Hoagland Howard Carmichael (1899–1981) was born in the heartland of the nation, between the hot jazz capitals of Chicago and New Orleans. With him was born a special kind of easy and tuneful popular music: think “Rockin’ Chair,” “Skylark,” “Buttermilk Sky,” “Georgia on My Mind,” and, of course, “Stardust,” frequently proclaimed the best popular song ever written back when popular songs mattered. Hoagy always retained his Hoosier values, sentiments, and prejudices. In the same trade as Tin Pan Alley and Broadway contemporaries Berlin, Porter, Arlen, Kern, and Gershwin, Carmichael had his own persona, less urban and more midwestern, much in the vein of fellow Indianan James Whitcomb Riley.
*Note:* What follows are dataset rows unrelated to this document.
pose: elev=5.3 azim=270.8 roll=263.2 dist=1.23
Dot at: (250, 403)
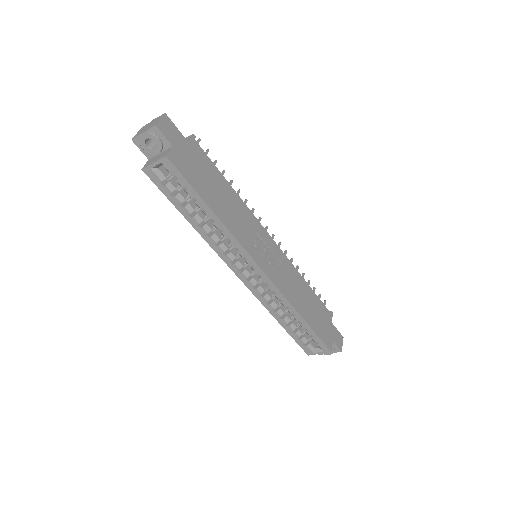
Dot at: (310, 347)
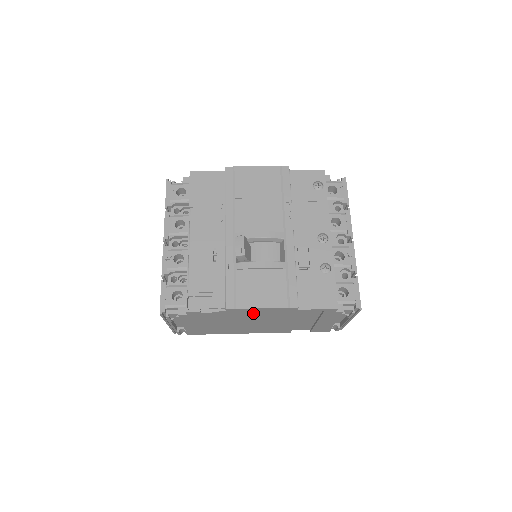
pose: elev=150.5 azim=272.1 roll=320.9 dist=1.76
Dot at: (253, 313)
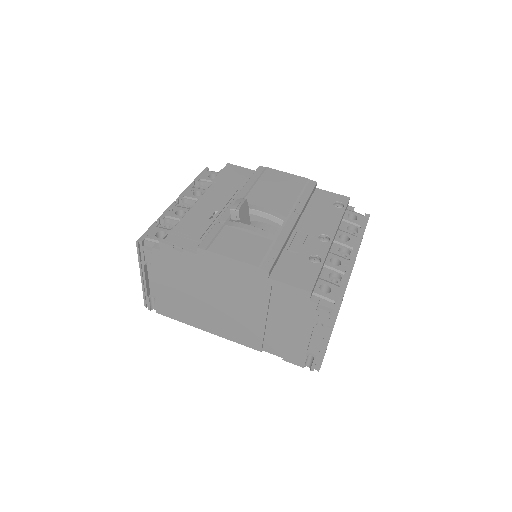
Dot at: (223, 271)
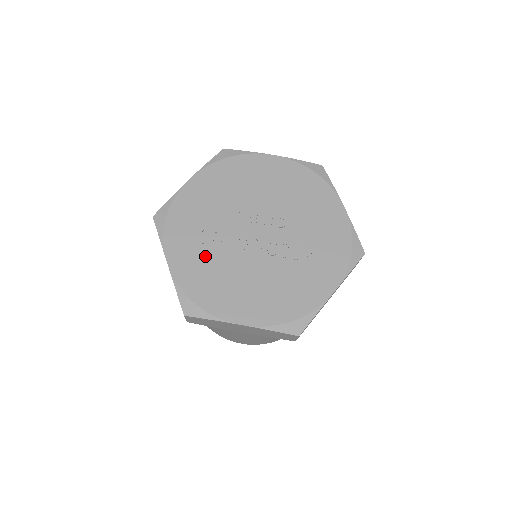
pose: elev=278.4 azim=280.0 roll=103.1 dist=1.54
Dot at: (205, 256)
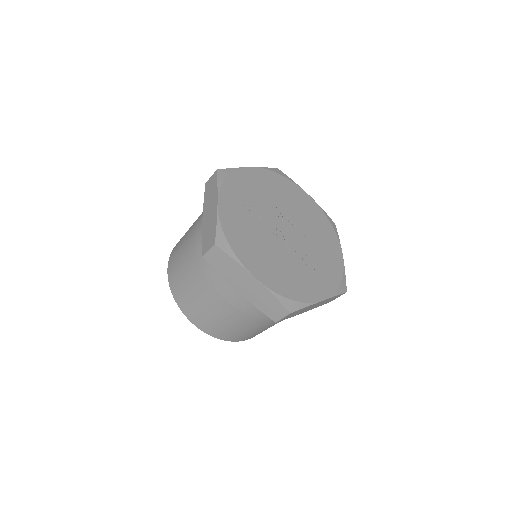
Dot at: (246, 218)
That nature enabled him to pursue a career in Hollywood as a successful character actor as well as a composer. A natural at the upright and the prototypical singer/songwriter/performer, he was never proficient in reading or writing music. But the talented autodidact worked with the best in the business; their names, including Johnny Mercer, Louis Armstrong, and particularly Bix Beiderbecke, form an evocative catalogue. As it did to many, the advent of rock ’n’ roll finally sent the old music master to his rocking chair. Sudhalter’s biography is researched well enough to debunk much of the composer’s reminisces (one claim is labeled “hogwash”). Included are staves and staves of examples and musical dissection; we are instructed, for example, that the first bars of “Hong Kong Blues” lack chromatic steps and avoid the subdominant (fourth) and leading tone (seventh). Readers who aren’t entirely proficient in musical theory will want to seize the recordings that will be released simultaneously with the biography. So may everyone, come to think of it.
Despite occasionally reading like program notes or liner text, an apt and able bio of a singular talent.